**** PROVIDED ENTRIES

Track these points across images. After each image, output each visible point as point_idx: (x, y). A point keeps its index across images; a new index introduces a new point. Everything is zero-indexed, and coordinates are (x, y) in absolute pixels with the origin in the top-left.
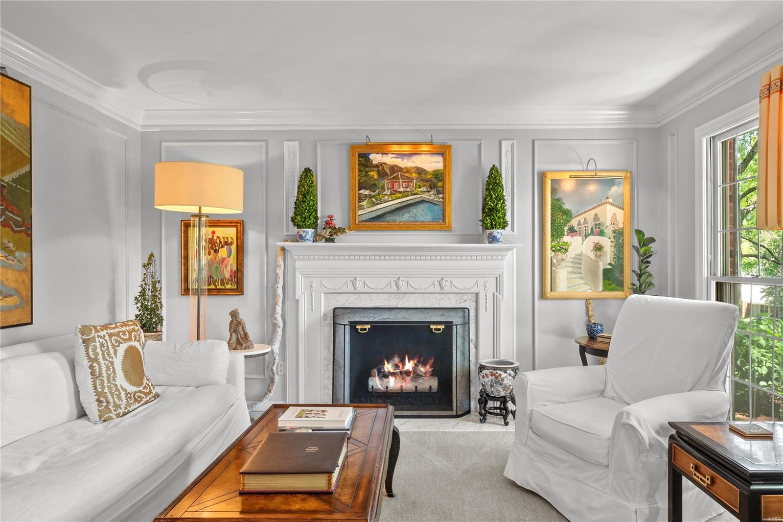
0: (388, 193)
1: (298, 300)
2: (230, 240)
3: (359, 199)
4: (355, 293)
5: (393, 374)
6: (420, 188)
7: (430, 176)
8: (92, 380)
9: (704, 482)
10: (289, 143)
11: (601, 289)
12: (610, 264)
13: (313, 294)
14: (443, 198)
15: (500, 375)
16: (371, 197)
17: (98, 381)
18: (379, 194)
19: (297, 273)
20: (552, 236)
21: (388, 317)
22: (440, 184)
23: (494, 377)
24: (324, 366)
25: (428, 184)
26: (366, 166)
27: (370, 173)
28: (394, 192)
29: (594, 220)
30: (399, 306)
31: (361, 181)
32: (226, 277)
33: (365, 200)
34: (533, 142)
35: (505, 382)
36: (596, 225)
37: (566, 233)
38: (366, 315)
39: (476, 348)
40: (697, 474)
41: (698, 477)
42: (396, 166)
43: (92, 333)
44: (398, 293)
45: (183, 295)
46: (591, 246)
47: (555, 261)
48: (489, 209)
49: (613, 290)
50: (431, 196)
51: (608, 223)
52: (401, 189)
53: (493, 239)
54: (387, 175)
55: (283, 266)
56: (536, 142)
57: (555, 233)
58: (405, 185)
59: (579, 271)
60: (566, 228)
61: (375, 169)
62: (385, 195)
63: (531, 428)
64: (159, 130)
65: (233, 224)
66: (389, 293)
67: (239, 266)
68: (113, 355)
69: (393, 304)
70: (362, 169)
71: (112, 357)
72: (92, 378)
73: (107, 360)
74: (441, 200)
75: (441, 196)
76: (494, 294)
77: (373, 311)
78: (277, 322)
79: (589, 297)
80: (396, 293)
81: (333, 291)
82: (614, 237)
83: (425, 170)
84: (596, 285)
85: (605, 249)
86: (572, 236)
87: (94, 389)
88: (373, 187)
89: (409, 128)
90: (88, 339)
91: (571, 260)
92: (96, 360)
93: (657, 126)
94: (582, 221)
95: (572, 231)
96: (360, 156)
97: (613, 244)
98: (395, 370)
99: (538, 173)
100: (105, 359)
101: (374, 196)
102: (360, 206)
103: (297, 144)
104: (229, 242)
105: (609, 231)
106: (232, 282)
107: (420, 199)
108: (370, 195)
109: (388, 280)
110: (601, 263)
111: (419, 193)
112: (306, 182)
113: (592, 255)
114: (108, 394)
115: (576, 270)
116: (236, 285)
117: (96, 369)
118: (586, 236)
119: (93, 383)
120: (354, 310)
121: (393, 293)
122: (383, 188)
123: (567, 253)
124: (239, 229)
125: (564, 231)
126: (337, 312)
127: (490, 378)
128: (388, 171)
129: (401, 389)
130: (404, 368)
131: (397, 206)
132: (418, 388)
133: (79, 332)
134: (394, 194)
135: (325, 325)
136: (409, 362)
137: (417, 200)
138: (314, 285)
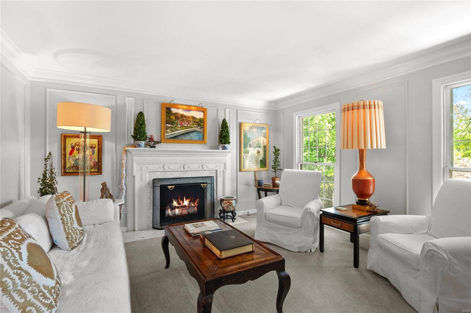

********

WORK INSTRUCTION:
Gather each line from the listing above that contains the string "with". Case matters.

TASK OUTPUT:
Track these points across images. After each image, output each visible point as point_idx: (x, y). A point keeps its index across images; a new index introduces a new point. Everything is zero-indexed, and coordinates are (x, y) in absolute pixels with the origin in the top-left.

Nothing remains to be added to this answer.